Quishing — QR-code phishing — was a curiosity two years ago and is now the dominant initial vector in many of the campaigns we instrument. The shift is faster than most awareness programmes have caught up to, and the mitigation requires more than email-layer work.
The mechanism is simple. The phishing message contains a QR code rather than a clickable URL. The user scans it on a personal mobile device, leaving the corporate proxy and email-security perimeter entirely. Detection moves from corporate infrastructure to whatever mobile-threat tooling the device happens to have running — usually nothing.
This is not a fixable problem in the email layer alone. Image-OCR scanning catches some of the volume but adds latency, and adversaries are using techniques (image embedding within PDFs, dynamic QR generation, QR codes embedded in image-based signatures) that defeat naïve OCR.

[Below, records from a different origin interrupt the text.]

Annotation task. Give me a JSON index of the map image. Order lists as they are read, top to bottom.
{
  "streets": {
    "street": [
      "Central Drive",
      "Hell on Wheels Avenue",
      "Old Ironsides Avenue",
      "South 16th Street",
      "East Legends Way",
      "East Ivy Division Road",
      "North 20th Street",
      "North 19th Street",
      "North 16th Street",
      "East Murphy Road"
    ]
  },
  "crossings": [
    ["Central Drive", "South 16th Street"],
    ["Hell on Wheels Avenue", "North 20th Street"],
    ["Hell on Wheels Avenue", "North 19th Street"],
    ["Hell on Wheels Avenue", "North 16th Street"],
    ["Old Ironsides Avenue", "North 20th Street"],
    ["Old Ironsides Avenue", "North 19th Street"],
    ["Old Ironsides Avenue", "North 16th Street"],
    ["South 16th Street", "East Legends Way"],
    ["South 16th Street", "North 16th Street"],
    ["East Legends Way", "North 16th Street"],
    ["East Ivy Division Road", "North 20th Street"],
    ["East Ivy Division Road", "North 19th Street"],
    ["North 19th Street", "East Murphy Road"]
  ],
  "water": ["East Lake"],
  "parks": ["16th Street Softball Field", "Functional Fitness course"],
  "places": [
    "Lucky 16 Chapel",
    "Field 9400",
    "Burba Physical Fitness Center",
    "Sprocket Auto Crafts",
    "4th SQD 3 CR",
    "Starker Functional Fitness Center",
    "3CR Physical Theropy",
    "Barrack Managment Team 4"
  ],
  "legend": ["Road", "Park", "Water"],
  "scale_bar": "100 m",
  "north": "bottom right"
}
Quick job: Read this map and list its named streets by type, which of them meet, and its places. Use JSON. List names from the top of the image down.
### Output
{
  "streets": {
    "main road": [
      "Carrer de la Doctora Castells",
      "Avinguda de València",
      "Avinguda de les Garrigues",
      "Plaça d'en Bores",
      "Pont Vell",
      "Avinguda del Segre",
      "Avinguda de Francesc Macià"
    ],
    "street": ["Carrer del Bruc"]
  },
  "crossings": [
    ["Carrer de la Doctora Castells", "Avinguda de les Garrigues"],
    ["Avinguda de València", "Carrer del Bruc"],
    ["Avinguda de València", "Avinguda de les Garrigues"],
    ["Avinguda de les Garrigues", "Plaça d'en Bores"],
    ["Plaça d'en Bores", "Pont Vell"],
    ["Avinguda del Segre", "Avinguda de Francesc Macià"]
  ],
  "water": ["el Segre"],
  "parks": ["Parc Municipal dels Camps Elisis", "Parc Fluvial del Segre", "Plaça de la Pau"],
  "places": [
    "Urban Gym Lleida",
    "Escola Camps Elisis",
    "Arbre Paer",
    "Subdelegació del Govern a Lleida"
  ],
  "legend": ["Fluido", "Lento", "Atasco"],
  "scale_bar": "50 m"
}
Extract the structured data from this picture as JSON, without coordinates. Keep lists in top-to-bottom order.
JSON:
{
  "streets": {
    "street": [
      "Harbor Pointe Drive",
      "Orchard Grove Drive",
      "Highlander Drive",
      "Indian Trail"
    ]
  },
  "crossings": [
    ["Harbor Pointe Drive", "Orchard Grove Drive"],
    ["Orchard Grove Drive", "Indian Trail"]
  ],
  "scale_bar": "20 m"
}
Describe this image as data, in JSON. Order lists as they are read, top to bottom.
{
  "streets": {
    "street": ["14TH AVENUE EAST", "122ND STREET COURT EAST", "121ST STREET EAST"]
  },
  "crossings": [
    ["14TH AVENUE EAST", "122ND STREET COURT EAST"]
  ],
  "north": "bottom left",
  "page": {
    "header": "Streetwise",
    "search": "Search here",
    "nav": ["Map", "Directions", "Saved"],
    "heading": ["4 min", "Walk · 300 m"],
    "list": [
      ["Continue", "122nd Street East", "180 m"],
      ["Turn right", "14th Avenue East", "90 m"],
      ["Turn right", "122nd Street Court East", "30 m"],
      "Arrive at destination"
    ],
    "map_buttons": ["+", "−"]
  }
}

Mobile device management posture, mobile threat detection capability, and explicit awareness training around mobile click-out are now load-bearing parts of an awareness programme. Most of our customers are still reasoning about "click the link" as the moment of compromise. The reality is that the moment of compromise increasingly happens on a device the corporate environment has no telemetry on.
For awareness training, the message has to evolve. The default training narrative — hover over the link to check the URL — is irrelevant in a quishing scenario; there is no URL to hover over. The new narrative is about context: should this email be asking me to scan a QR code? Why is this code being delivered by email rather than presented in a context where scanning would be expected (a printed flyer, a physical sign)?
We have added quishing-specific modules to our standard awareness curriculum and run quishing-vector campaigns as part of every simulation programme. The early data from clients running both email and quishing simulation suggests that quishing-resilience develops independently from email-resilience — the underlying behavioural mechanism is genuinely different.
Operational implications: review your MDM posture for personal-device scenarios; add QR-code awareness to your curriculum; include quishing campaigns in your simulation library; instrument the mobile click-out where you can.